"A pie has to hit you and explode into a thousand pieces," the expert explained, "so you see the person's face and see it take away his dignity."


By 1961, the face that launched several thousand pies in Detroit began to dominate local TV in Los Angeles. Critics were unkind, calling the show "a mishmash of mediocrity" that was meant for "kids with low IQs." But viewers lapped it up, making it the No. 1 local show by 1962. A survey at the time revealed that more than a third of Sales' fans consisted of adults. Some of them were hosting pie-lobbing parties in their basements.

One day, Sinatra called. "Hey, Soupy, it's Frank," he said. "I want to come on your show on one condition: I get hit with a pie." Sales was happy to fulfill the legendary crooner's wish.

The appearance by Sinatra stirred a stampede of stars hungry for the same humiliation. One night featured a triple-header: Sinatra, Sammy Davis Jr. and Trini Lopez were all pied together.

In his evening show, Sales also featured jazz musicians including Miles Davis, Dizzy Gillespie and Duke Ellington. The Ken Burns jazz documentary included a clip from Sales' show.

Once, the crew played a joke on him by posing a naked woman in a stage door. When Sales opened the door, he gasped and feared his career was over, but the scene was never telecast.

For notoriety, nothing beat the show that aired New Year's Day 1965, when Sales was producing the program in New York. Told he had a minute to fill, the comic told the children watching on WNEW-TV to find their parents' wallets and "get all the green pieces of paper with the pictures of guys in beards" and mail them to him. In return, he said, he would send them "a postcard from Puerto Rico."

Sales had used the same joke in Detroit and Los Angeles. But this time, the prank elicited some $80,000 "in Monopoly money," as well as a complaint from a viewer filed with the FCC. Sales' show was suspended, prompting fans to swamp the station's switchboard with protest calls, mostly from high school and college students who demanded that their favorite television fare resume.
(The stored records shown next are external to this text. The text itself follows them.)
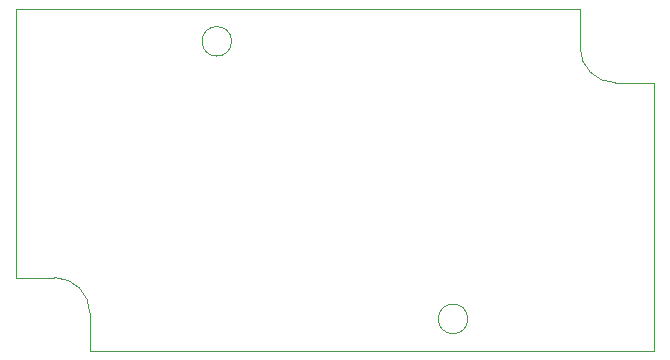
<source format=gm1>
%FSLAX24Y24*%
%MOIN*%
G70*
G01*
G75*
G04 Layer_Color=16711935*
%ADD10R,0.0787X0.0492*%
%ADD11O,0.0098X0.0335*%
%ADD12R,0.0532X0.0256*%
%ADD13O,0.0354X0.0157*%
%ADD14R,0.0591X0.0945*%
%ADD15O,0.0354X0.0110*%
%ADD16O,0.0110X0.0354*%
%ADD17R,0.0945X0.0945*%
%ADD18R,0.0591X0.0748*%
%ADD19R,0.0591X0.0591*%
%ADD20R,0.0433X0.0394*%
%ADD21R,0.0276X0.0354*%
%ADD22R,0.0354X0.0276*%
%ADD23R,0.0118X0.0193*%
%ADD24R,0.0118X0.0205*%
%ADD25R,0.0512X0.0591*%
%ADD26C,0.0394*%
%ADD27R,0.0236X0.0394*%
%ADD28R,0.0591X0.0512*%
%ADD29O,0.0532X0.0217*%
%ADD30O,0.0217X0.0532*%
%ADD31R,0.0138X0.0394*%
%ADD32R,0.0512X0.0413*%
%ADD33R,0.0315X0.0394*%
%ADD34R,0.0591X0.0276*%
%ADD35C,0.0079*%
%ADD36C,0.0197*%
%ADD37C,0.0354*%
%ADD38C,0.0276*%
%ADD39C,0.0394*%
%ADD40C,0.0063*%
%ADD41C,0.0118*%
%ADD42C,0.0157*%
%ADD43C,0.0100*%
%ADD44R,0.0787X0.0492*%
%ADD45R,0.1811X0.0197*%
%ADD46R,0.0197X0.2589*%
%ADD47R,0.1004X0.0197*%
%ADD48R,0.0197X0.1969*%
%ADD49C,0.0669*%
%ADD50R,0.0669X0.0669*%
%ADD51C,0.0315*%
%ADD52C,0.0709*%
%ADD53C,0.0197*%
%ADD54C,0.0276*%
%ADD55C,0.0236*%
%ADD56C,0.0354*%
%ADD57R,0.1024X0.1378*%
%ADD58R,0.0669X0.0315*%
%ADD59C,0.0039*%
%ADD60C,0.0098*%
%ADD61C,0.0236*%
%ADD62R,0.0866X0.0571*%
%ADD63R,0.0867X0.0572*%
%ADD64O,0.0178X0.0415*%
%ADD65R,0.0612X0.0336*%
%ADD66O,0.0449X0.0252*%
%ADD67R,0.0671X0.1025*%
%ADD68O,0.0409X0.0165*%
%ADD69O,0.0165X0.0409*%
%ADD70R,0.1025X0.1025*%
%ADD71R,0.0671X0.0828*%
%ADD72R,0.0671X0.0671*%
%ADD73R,0.0513X0.0474*%
%ADD74R,0.0356X0.0434*%
%ADD75R,0.0434X0.0356*%
%ADD76R,0.0157X0.0232*%
%ADD77R,0.0157X0.0244*%
%ADD78R,0.0592X0.0671*%
%ADD79C,0.0474*%
%ADD80R,0.0316X0.0474*%
%ADD81R,0.0671X0.0592*%
%ADD82O,0.0612X0.0297*%
%ADD83O,0.0297X0.0612*%
%ADD84R,0.0218X0.0474*%
%ADD85R,0.0592X0.0493*%
%ADD86R,0.0395X0.0474*%
%ADD87R,0.0671X0.0356*%
%ADD88C,0.0749*%
%ADD89R,0.0749X0.0749*%
%ADD90C,0.0395*%
%ADD91C,0.0789*%
%ADD92C,0.0277*%
%ADD93C,0.0434*%
%ADD94R,0.1104X0.1458*%
%ADD95R,0.0749X0.0395*%
%ADD96C,0.0004*%
D96*
X15059Y-10335D02*
G03*
X15059Y-10335I-492J0D01*
G01*
X7185Y-1083D02*
G03*
X7185Y-1083I-492J0D01*
G01*
X2461Y-10138D02*
G03*
X1280Y-8957I-1181J0D01*
G01*
X18799Y-1280D02*
G03*
X19980Y-2461I1181J0D01*
G01*
X21260Y-11417D02*
Y-2461D01*
X0Y0D02*
X18799D01*
X0Y-8957D02*
Y0D01*
X2461Y-11417D02*
X21260D01*
X2461D02*
Y-10138D01*
X0Y-8957D02*
X1280D01*
X19980Y-2461D02*
X21260D01*
X18799Y-1280D02*
Y0D01*
M02*

</source>
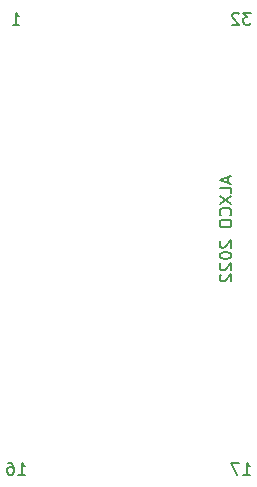
<source format=gbr>
%TF.GenerationSoftware,KiCad,Pcbnew,(5.1.7)-1*%
%TF.CreationDate,2022-03-21T18:16:10-03:00*%
%TF.ProjectId,ROMAdaptor,524f4d41-6461-4707-946f-722e6b696361,rev?*%
%TF.SameCoordinates,Original*%
%TF.FileFunction,Legend,Bot*%
%TF.FilePolarity,Positive*%
%FSLAX46Y46*%
G04 Gerber Fmt 4.6, Leading zero omitted, Abs format (unit mm)*
G04 Created by KiCad (PCBNEW (5.1.7)-1) date 2022-03-21 18:16:10*
%MOMM*%
%LPD*%
G01*
G04 APERTURE LIST*
%ADD10C,0.150000*%
G04 APERTURE END LIST*
D10*
X30194285Y-36012380D02*
X30765714Y-36012380D01*
X30480000Y-36012380D02*
X30480000Y-35012380D01*
X30575238Y-35155238D01*
X30670476Y-35250476D01*
X30765714Y-35298095D01*
X50339523Y-35012380D02*
X49720476Y-35012380D01*
X50053809Y-35393333D01*
X49910952Y-35393333D01*
X49815714Y-35440952D01*
X49768095Y-35488571D01*
X49720476Y-35583809D01*
X49720476Y-35821904D01*
X49768095Y-35917142D01*
X49815714Y-35964761D01*
X49910952Y-36012380D01*
X50196666Y-36012380D01*
X50291904Y-35964761D01*
X50339523Y-35917142D01*
X49339523Y-35107619D02*
X49291904Y-35060000D01*
X49196666Y-35012380D01*
X48958571Y-35012380D01*
X48863333Y-35060000D01*
X48815714Y-35107619D01*
X48768095Y-35202857D01*
X48768095Y-35298095D01*
X48815714Y-35440952D01*
X49387142Y-36012380D01*
X48768095Y-36012380D01*
X49720476Y-74112380D02*
X50291904Y-74112380D01*
X50006190Y-74112380D02*
X50006190Y-73112380D01*
X50101428Y-73255238D01*
X50196666Y-73350476D01*
X50291904Y-73398095D01*
X49387142Y-73112380D02*
X48720476Y-73112380D01*
X49149047Y-74112380D01*
X30670476Y-74112380D02*
X31241904Y-74112380D01*
X30956190Y-74112380D02*
X30956190Y-73112380D01*
X31051428Y-73255238D01*
X31146666Y-73350476D01*
X31241904Y-73398095D01*
X29813333Y-73112380D02*
X30003809Y-73112380D01*
X30099047Y-73160000D01*
X30146666Y-73207619D01*
X30241904Y-73350476D01*
X30289523Y-73540952D01*
X30289523Y-73921904D01*
X30241904Y-74017142D01*
X30194285Y-74064761D01*
X30099047Y-74112380D01*
X29908571Y-74112380D01*
X29813333Y-74064761D01*
X29765714Y-74017142D01*
X29718095Y-73921904D01*
X29718095Y-73683809D01*
X29765714Y-73588571D01*
X29813333Y-73540952D01*
X29908571Y-73493333D01*
X30099047Y-73493333D01*
X30194285Y-73540952D01*
X30241904Y-73588571D01*
X30289523Y-73683809D01*
X48426666Y-48911428D02*
X48426666Y-49387619D01*
X48712380Y-48816190D02*
X47712380Y-49149523D01*
X48712380Y-49482857D01*
X48712380Y-50292380D02*
X48712380Y-49816190D01*
X47712380Y-49816190D01*
X47712380Y-50530476D02*
X48712380Y-51197142D01*
X47712380Y-51197142D02*
X48712380Y-50530476D01*
X48617142Y-52149523D02*
X48664761Y-52101904D01*
X48712380Y-51959047D01*
X48712380Y-51863809D01*
X48664761Y-51720952D01*
X48569523Y-51625714D01*
X48474285Y-51578095D01*
X48283809Y-51530476D01*
X48140952Y-51530476D01*
X47950476Y-51578095D01*
X47855238Y-51625714D01*
X47760000Y-51720952D01*
X47712380Y-51863809D01*
X47712380Y-51959047D01*
X47760000Y-52101904D01*
X47807619Y-52149523D01*
X47712380Y-52768571D02*
X47712380Y-52959047D01*
X47760000Y-53054285D01*
X47855238Y-53149523D01*
X48045714Y-53197142D01*
X48379047Y-53197142D01*
X48569523Y-53149523D01*
X48664761Y-53054285D01*
X48712380Y-52959047D01*
X48712380Y-52768571D01*
X48664761Y-52673333D01*
X48569523Y-52578095D01*
X48379047Y-52530476D01*
X48045714Y-52530476D01*
X47855238Y-52578095D01*
X47760000Y-52673333D01*
X47712380Y-52768571D01*
X47807619Y-54340000D02*
X47760000Y-54387619D01*
X47712380Y-54482857D01*
X47712380Y-54720952D01*
X47760000Y-54816190D01*
X47807619Y-54863809D01*
X47902857Y-54911428D01*
X47998095Y-54911428D01*
X48140952Y-54863809D01*
X48712380Y-54292380D01*
X48712380Y-54911428D01*
X47712380Y-55530476D02*
X47712380Y-55625714D01*
X47760000Y-55720952D01*
X47807619Y-55768571D01*
X47902857Y-55816190D01*
X48093333Y-55863809D01*
X48331428Y-55863809D01*
X48521904Y-55816190D01*
X48617142Y-55768571D01*
X48664761Y-55720952D01*
X48712380Y-55625714D01*
X48712380Y-55530476D01*
X48664761Y-55435238D01*
X48617142Y-55387619D01*
X48521904Y-55340000D01*
X48331428Y-55292380D01*
X48093333Y-55292380D01*
X47902857Y-55340000D01*
X47807619Y-55387619D01*
X47760000Y-55435238D01*
X47712380Y-55530476D01*
X47807619Y-56244761D02*
X47760000Y-56292380D01*
X47712380Y-56387619D01*
X47712380Y-56625714D01*
X47760000Y-56720952D01*
X47807619Y-56768571D01*
X47902857Y-56816190D01*
X47998095Y-56816190D01*
X48140952Y-56768571D01*
X48712380Y-56197142D01*
X48712380Y-56816190D01*
X47807619Y-57197142D02*
X47760000Y-57244761D01*
X47712380Y-57340000D01*
X47712380Y-57578095D01*
X47760000Y-57673333D01*
X47807619Y-57720952D01*
X47902857Y-57768571D01*
X47998095Y-57768571D01*
X48140952Y-57720952D01*
X48712380Y-57149523D01*
X48712380Y-57768571D01*
M02*

</source>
Within a week, it did.

On a website devoted to the Sales show, a fan recalled that the first program after the New Year's episode opened with stock footage of dancing girls kicking up their heels and crowds cheering; the musical accompaniment was "Happy Days Are Here Again." "It was obvious to all of us that our beloved Soupy was unrepentant," the fan wrote, "and we repressed youths were behind him. I must dispute the thesis . . . that Froggy from 'Andy's Gang' was the cause of '60s rebelliousness. It was Soupy who inspired my generation to anarchy."

Sales called the episode "the most brilliant minute of ad-lib in television history because it proved how powerful the medium is."

Later that year he invented a dance called "The Mouse," a loony version of the Twist in which Sales bared his upper teeth, raised his hands to his ears and wiggled his fingers while chewing in time to the music. He performed it several times on "The Ed Sullivan Show," where he met dancer Trudy Carson. They were married in 1980.

When animation took over children's programming in the 1960s, personalities such as Shari Lewis and Sales began to lose their appeal. In 1966 his show was not renewed in New York and went into syndication. A new version was produced and syndicated in 1978-79.

During the next few decades, Sales starred in a short-lived Broadway comedy and became a regular panelist on the long-running TV game show "What's My Line?" He also was a featured performer in the musical variety show "Sha Na Na" from 1978 to 1981.

In the mid-1980s, he emceed a radio show on WNBC in New York, sandwiched between Don Imus and Howard Stern. He acted in several movies, notably in the role of Moses in the 1993 cult comedy " . . . And God Spoke."

He once acknowledged that his trademark pie routine hurt his career: "Producers say, 'Hey, all he does is throw pies.' It kept me off a lot of shows."

His authority in pie-tossing even landed him in court -- as an expert witness. In 1974 he was called to testify in the court-martial of a sailor accused of pitching a pie into an officer's face. Noted defense attorney William Smith enlisted Sales to tell how, after launching more than 19,000 creamy missiles, he had never been prosecuted for assault with a pie. Pie-hurling, Sales told the court, was "a harmless joke" designed to "relieve tensions and frustrations." He offered to perform at the Port Hueneme naval base Christmas show if the charges were dropped but was turned down. The sailor was found guilty.

Sales kept up club appearances through the 1990s, performing before audiences of baby boomers.

"A lot of people grew up watching me," he told The Times several years ago. "I'll probably be remembered for the pies, and that's all right. That's fine and dandy. I'm flattered."

He is survived by his wife of 29 years, Trudy Carson Sales; sons Tony and Hunt from a previous marriage; a brother; and four grandchildren.